# Using DASK

This notebook will fetch data from ServiceX and process it via coffea on a loca `dask` cluster.

In [1]:
from make_it_sync import make_sync
import matplotlib.pyplot as plt
from coffea import hist, processor

from sx_multi import FuncAdlQastle, sx_event_stream, process_coffea_dask

# Fetching the data

We want to pull back only electrons with $p_T > 30$ GeV, and $abs(\eta)<2.5$. Aid since this is a super-simple algorithm - we will limit it to those events that have just two electrons.

In [2]:
ds = FuncAdlQastle()
leptons_per_event_query = ds \
        .Select(lambda e: e.Electrons("Electrons")) \
        .Select(lambda eles: eles.Where(lambda e: e.pt()/1000.0 > 30.0)) \
        .Select(lambda eles: eles.Where(lambda e: abs(e.eta()) < 2.5)) \
        .Where(lambda eles: len(eles) == 2) \
        .Select(lambda ls: (ls.Select(lambda e: e.pt()/1000.0), ls.Select(lambda e: e.eta()), ls.Select(lambda e: e.phi()), ls.Select(lambda e: e.m()/1000.0))) \
        .AsROOTTTree('data.root', 'mytree', ('ElePt', 'EleEta', 'ElePhi', 'EleM'))

And the dataset identifier we want to be scanning:

In [3]:
did = 'mc15_13TeV:mc15_13TeV.361106.PowhegPythia8EvtGen_AZNLOCTEQ6L1_Zee.merge.DAOD_STDM3.e3601_s2576_s2132_r6630_r6264_p2363_tid05630052_00'

# Define Coffea Process Function

This will get the data from above (in servicex). It gets access to a single file and must open it, and then build the invar mass.

In [4]:
accumulator = processor.dict_accumulator({
})

In [5]:
class ZMassProcessor(processor.ProcessorABC):
    def __init__(self):
        self._accumulator = processor.dict_accumulator({
            "sumw": processor.defaultdict_accumulator(float),
            "mass": hist.Hist(
                "Events",
                hist.Bin("mass", "$Z_{ee}$ [GeV]", 60, 60, 120),
            ),
        })

    @property
    def accumulator(self):
        return self._accumulator

    def process(self, events):
        output = self.accumulator.identity()

        # Because we aren't using a scheme, build one by hand.
        electrons = ak.zip({
            "pt": events.ElePt,
            "eta": events.EleEta,
            "phi": events.ElePhi,
            "mass": events.EleM,
            "charge": events.EleM,
        }, with_name="PtEtaPhiMCandidate")

        # The template of the output we will send back.
        output = accumulator.identity()

        # Do the buts, form the invar mass, plot.
        diele = electrons[cut][:, 0] + electrons[cut][:, 1]

        output["sumw"][dataset] += len(events)
        output["mass"].fill(
            mass=diele.mass,
        )

        return output

    def postprocess(self, final_results):
        return final_results

# Run through dask

First, the data stream from servicex.

In [6]:
servicex_data = sx_event_stream(did, leptons_per_event_query)

Create a local dask cluster.

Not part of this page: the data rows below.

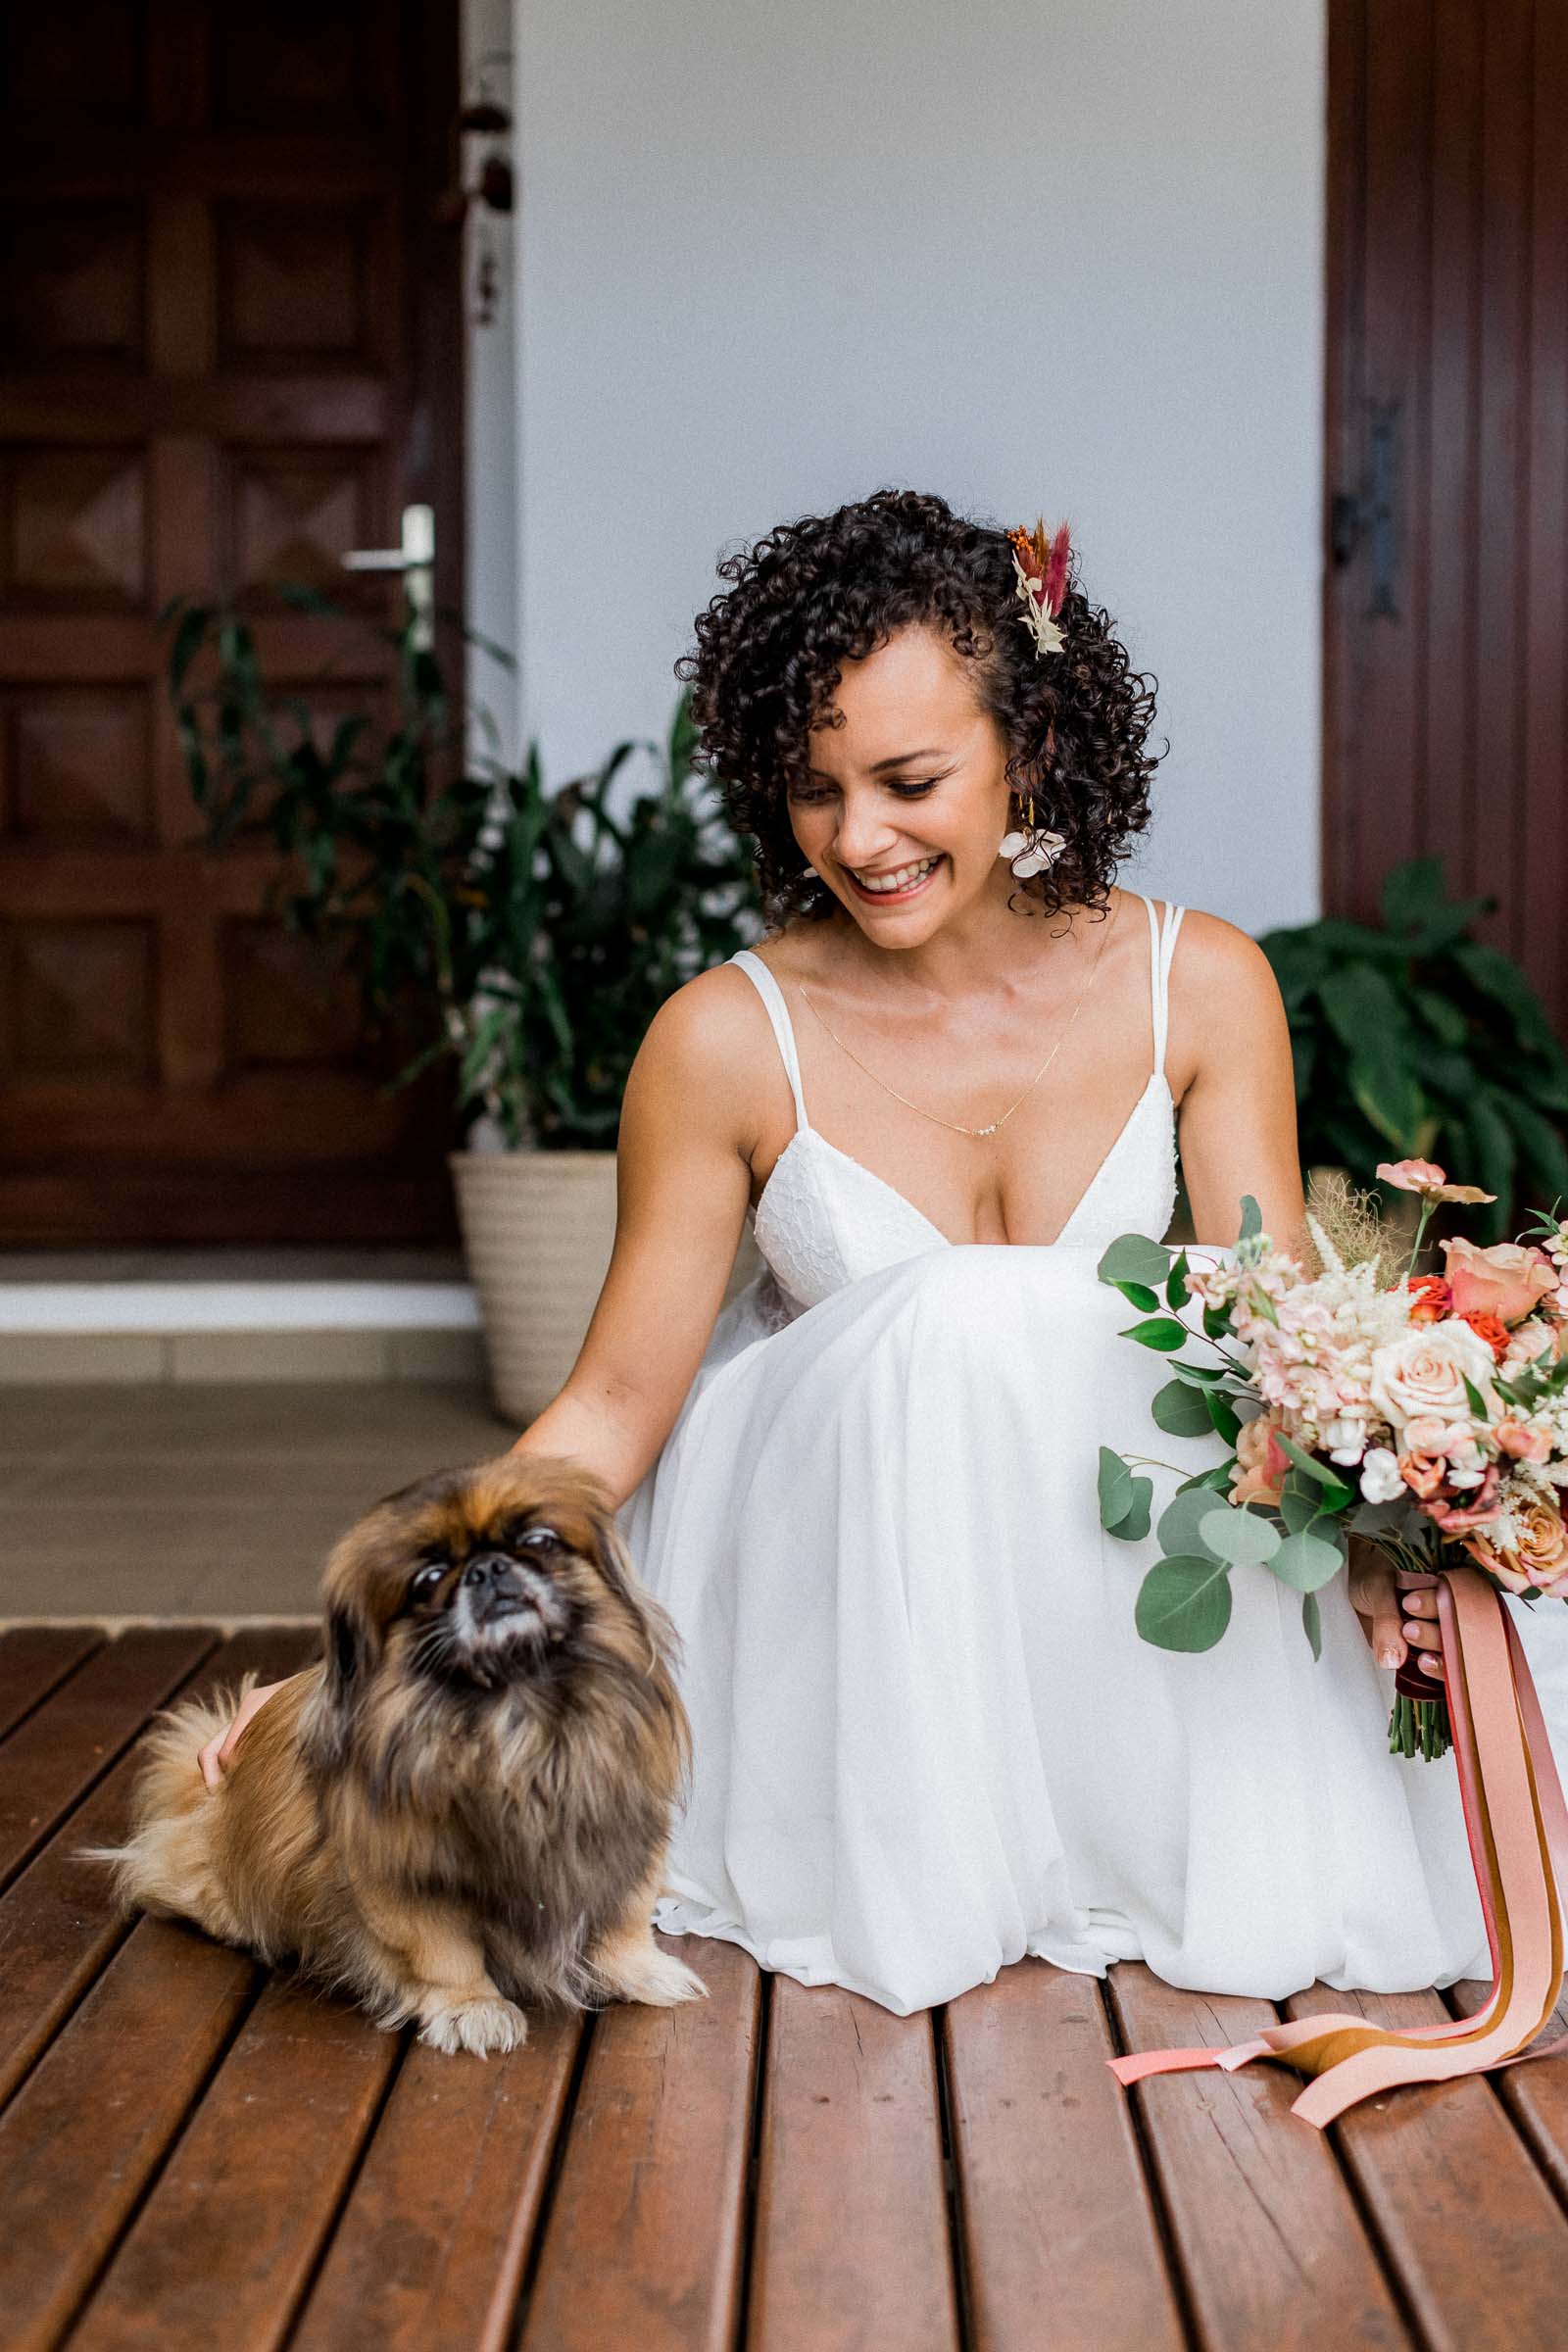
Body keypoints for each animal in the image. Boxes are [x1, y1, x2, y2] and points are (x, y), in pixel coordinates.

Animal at [79, 1458, 705, 2050]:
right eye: (428, 1579)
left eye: (539, 1540)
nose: (487, 1568)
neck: (514, 1717)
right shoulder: (407, 1876)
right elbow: (444, 1952)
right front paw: (472, 2010)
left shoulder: (622, 1840)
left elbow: (624, 1923)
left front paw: (644, 1973)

We'll setup 10 workers, but there is probably a better way to tune this

In [7]:
from dask.distributed import Client
client = Client(n_workers=10, asynchronous=True)

This will now run each sx resulting file through the processor above

In [8]:
accumulated_results = process_coffea_dask(servicex_data,
                                          ZMassProcessor(),
                                          client)

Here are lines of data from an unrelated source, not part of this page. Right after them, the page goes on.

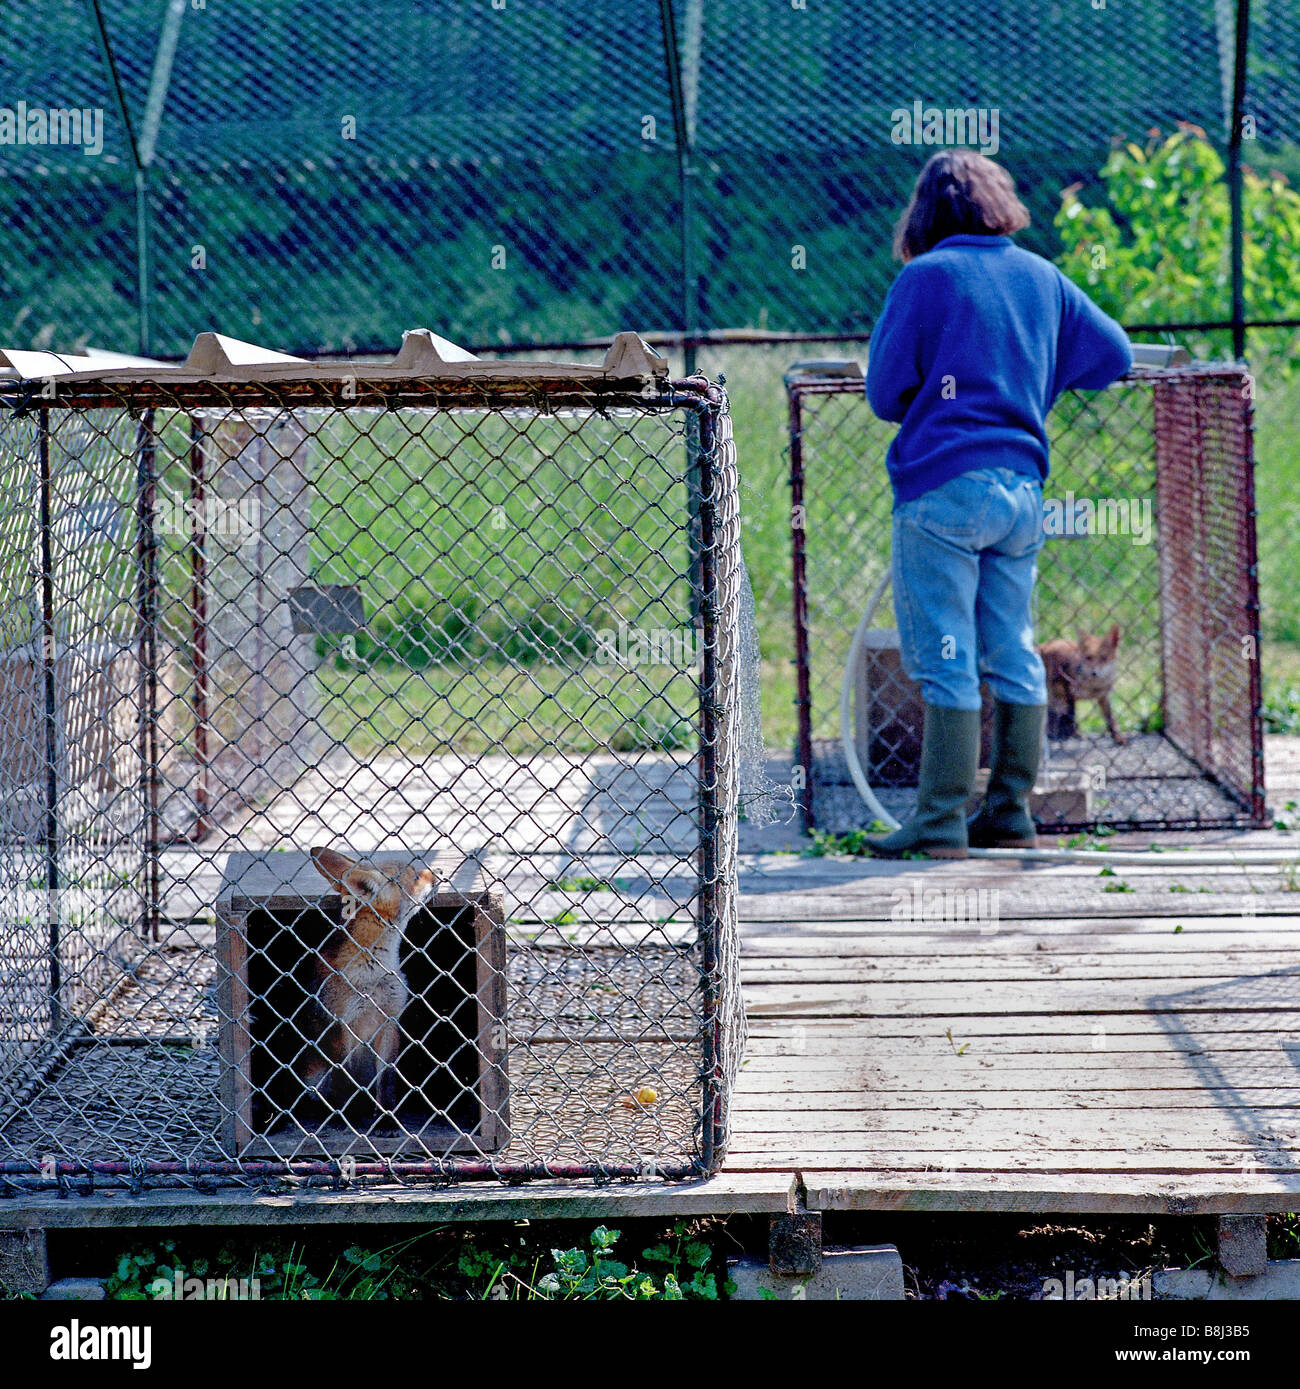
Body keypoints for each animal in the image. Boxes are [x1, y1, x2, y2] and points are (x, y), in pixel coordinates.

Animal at [302, 850, 436, 1111]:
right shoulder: (341, 1029)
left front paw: (387, 1116)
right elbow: (344, 1085)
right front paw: (348, 1115)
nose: (440, 873)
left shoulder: (390, 1020)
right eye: (415, 876)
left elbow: (386, 1081)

Plot - attempt to update the plot as it comes in (but don't know how to do that!)

In [9]:
async def plot_stream(accumulator_stream):
  async for coffea_info in accumulator_stream:
    # Need to ask coffea folks how to anomate this!
    hist.plot1d(coffea_info['mass'])
    plt.show()
  return coffea_info

await plot_stream(accumulated_results)

ServiceXException: (ServiceXException(...), 'ServiceX access token request rejected: 504')

In this demo, the data is produced on UChicago's `river` cluster and downloaded locally to where this notebook is running (for the above, this is a house in Canada). Watching my network connection, even with 10 workers, it isn't saturated. And is definately slower than the `funcx`. However, if there was a `dask` cluster located on `river`, one could connect there and then the same efficiencies seen with `funcx` would be seen here.